In a similar passage, Jesus was asked how to inherit eternal life by another lawyer. Jesus responded to this person with two questions, “What is written in the Law? How do you read it” (Luke 10:26). The lawyer responds with the same words Jesus said in Matthew 22. Jesus gives him the thumbs up, but the lawyer is still struggling to comprehend so he asks, “Who is my neighbor?” Jesus responds with the parable of the Good Samaritan. The point of this parable is that a love for God through faith in Christ leads a believer towards love and mercy for those around them. The Great Commandment text discusses how loving God tends to lead a person towards loving their neighbor.

But, what does this love look like? Jesus answers: “as yourself” (Matt 22:39). We have to admit that we are pretty good at loving ourselves. If you are hungry, you love yourself by eating. If you are thirsty, you love yourself by getting a drink. If you are selfish, you love yourself by taking the last donut. If you are self-centered, you love yourself by making sure everyone knows how “awesome” you are. Seriously, the list could go on and on, but the point remains valid that we are good at loving ourselves. We all have an inherent ability to be like Donna and Tom from the episode in “Parks and Rec” where we live by the mantra “treat yo self.” Jesus teaches that when we truly love the lord our God with every fiber of our being it manifests (I use this word purposely to make your remember Christ) into a love for our neighbor.

A Lawful Love

Jesus concludes the Great Commandment with these words, “On these two commandments depend all the Law and the Prophets” (Matt 22:40). Now that we have a firm grasp on love of God and Love of Neighbor, we can move to the issue of “mask wearing.” These two truths are what make a Christian perspective different from the two American perspectives. As Christians, the government doesn’t have to tell us to wear a mask because we live by what Christians for generations have called a “love ethic.” This ethic is established from the moral law of God. In other words, I love my neighbor the way God’s law commands me to love them. This love is not arbitrary but rather objective. The only way to love my neighbor is by loving them the way the moral law tells me, which is directed by God himself in Scripture.

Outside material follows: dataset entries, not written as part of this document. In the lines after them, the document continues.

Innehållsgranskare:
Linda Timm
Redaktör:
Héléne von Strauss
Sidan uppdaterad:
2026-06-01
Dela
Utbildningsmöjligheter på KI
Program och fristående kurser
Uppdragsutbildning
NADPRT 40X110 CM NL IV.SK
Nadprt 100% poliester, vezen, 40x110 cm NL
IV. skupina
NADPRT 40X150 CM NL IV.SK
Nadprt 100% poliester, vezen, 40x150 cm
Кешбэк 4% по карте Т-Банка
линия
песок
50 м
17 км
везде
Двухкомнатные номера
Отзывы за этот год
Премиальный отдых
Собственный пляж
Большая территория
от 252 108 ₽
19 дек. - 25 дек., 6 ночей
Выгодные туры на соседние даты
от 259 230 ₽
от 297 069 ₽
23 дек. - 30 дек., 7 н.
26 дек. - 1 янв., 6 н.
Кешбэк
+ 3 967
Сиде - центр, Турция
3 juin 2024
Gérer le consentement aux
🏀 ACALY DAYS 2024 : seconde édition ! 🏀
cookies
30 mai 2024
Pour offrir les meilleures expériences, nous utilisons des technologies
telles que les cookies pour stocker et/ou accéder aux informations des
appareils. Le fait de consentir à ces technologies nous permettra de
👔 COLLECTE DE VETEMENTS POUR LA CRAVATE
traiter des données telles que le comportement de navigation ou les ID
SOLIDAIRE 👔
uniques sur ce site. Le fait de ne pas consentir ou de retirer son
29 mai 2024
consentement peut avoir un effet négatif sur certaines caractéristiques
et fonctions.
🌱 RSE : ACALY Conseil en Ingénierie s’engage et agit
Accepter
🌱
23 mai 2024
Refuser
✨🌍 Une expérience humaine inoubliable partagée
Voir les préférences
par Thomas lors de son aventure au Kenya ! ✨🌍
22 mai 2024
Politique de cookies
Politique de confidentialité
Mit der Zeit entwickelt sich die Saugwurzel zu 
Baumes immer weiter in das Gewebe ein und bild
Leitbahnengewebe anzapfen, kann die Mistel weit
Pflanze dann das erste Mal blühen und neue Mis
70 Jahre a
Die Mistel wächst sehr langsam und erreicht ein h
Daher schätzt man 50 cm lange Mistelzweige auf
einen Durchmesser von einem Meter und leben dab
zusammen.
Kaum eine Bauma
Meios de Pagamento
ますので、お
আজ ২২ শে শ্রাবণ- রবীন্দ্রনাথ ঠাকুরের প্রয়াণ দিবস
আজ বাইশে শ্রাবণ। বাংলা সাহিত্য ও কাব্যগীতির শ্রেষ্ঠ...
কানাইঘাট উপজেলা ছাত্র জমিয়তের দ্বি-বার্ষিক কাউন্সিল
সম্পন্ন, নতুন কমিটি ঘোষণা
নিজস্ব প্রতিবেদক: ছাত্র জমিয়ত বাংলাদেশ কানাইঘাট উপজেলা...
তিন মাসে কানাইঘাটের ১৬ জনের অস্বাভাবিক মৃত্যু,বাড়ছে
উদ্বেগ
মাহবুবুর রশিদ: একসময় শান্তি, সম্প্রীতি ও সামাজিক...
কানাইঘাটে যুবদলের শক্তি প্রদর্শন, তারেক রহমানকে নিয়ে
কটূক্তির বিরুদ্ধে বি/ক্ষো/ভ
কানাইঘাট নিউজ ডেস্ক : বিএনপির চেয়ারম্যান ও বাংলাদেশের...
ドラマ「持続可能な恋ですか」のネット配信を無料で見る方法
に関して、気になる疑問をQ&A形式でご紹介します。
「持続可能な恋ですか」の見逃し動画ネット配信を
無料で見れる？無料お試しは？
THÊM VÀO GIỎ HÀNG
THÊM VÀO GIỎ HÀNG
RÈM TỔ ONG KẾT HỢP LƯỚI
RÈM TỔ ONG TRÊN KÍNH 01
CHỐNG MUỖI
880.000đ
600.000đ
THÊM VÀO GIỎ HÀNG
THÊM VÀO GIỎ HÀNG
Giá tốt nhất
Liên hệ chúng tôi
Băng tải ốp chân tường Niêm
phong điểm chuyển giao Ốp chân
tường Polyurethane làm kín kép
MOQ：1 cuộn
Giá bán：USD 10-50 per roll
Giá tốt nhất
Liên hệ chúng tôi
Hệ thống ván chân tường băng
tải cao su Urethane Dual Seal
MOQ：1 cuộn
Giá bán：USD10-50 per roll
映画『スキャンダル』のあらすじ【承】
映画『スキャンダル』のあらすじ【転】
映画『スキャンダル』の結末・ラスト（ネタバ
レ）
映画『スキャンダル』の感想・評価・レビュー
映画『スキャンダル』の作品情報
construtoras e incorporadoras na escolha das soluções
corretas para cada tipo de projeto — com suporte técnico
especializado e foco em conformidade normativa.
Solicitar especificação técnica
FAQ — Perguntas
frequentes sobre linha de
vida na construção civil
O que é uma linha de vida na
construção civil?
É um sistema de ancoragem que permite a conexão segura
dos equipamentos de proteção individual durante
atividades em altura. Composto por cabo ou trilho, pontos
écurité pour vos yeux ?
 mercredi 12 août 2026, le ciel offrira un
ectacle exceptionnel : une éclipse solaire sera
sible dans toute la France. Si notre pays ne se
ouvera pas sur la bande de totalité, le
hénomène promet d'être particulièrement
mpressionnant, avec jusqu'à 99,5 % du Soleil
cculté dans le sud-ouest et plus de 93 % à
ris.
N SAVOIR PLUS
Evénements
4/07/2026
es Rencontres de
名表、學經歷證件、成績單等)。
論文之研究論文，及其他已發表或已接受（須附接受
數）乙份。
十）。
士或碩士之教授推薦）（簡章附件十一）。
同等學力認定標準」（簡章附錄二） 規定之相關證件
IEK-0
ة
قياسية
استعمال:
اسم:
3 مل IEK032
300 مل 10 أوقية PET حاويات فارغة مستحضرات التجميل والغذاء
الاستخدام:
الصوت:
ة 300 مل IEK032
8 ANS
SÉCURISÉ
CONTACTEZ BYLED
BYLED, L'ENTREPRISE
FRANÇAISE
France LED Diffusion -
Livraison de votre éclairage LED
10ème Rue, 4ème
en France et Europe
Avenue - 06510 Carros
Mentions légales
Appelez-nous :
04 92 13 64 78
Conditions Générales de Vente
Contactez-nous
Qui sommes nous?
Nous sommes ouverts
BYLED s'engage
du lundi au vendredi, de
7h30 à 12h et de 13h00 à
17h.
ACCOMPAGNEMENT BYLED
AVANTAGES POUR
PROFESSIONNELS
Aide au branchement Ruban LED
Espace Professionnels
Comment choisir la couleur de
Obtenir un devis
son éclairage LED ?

For application, let’s walk through these concepts systematically to find out a Christian attitude towards dawning a mask during COVID-19. First, we love God with all our heart, soul, and mind. A total love that requires submission and obedience to God because we are in a relationship to him through Christ. Next, our love for God moves us to a love for our neighbor. Who is our neighbor? Everyone we connect with socially. Finally, we may ask the question, “How can I love my neighbor well according to the Law?” Answer: a lawful love is wearing a mask to protect my neighbor from COVID-19.

John Calvin taught that the moral law can be summarized in the Ten Commandments. I think that a Christian perspective of mask wearing is found in the sixth commandment, “You shall not murder” (Ex 20:13). I’m not saying that not wearing a mask is equivalent to murder. But, as I have argued elsewhere, this commandment exhorts the principle of carefulness. Therefore, the logical progression for a love ethic as it pertains to mask wearing is: I love God, the God of life commands me to respect and value all human beings, thus, I wear a mask to love all those around me (my neighbor) so that they know I love them and value them enough to protect them from possibly contracting COVID-19.

Conclusion

Hopefully, looking at Jesus’s words in the Great Commandment will help you think less about a political view about mask wearing and more about how a Christian might take Jesus’s words and put them into practice when it comes to wearing a mask during these unprecedented times. I would like to end this post with the words from the Apostle Paul to the church of the Thessalonians, “The grace of our Lord Jesus Christ be with you all” (2 Thess 3:18).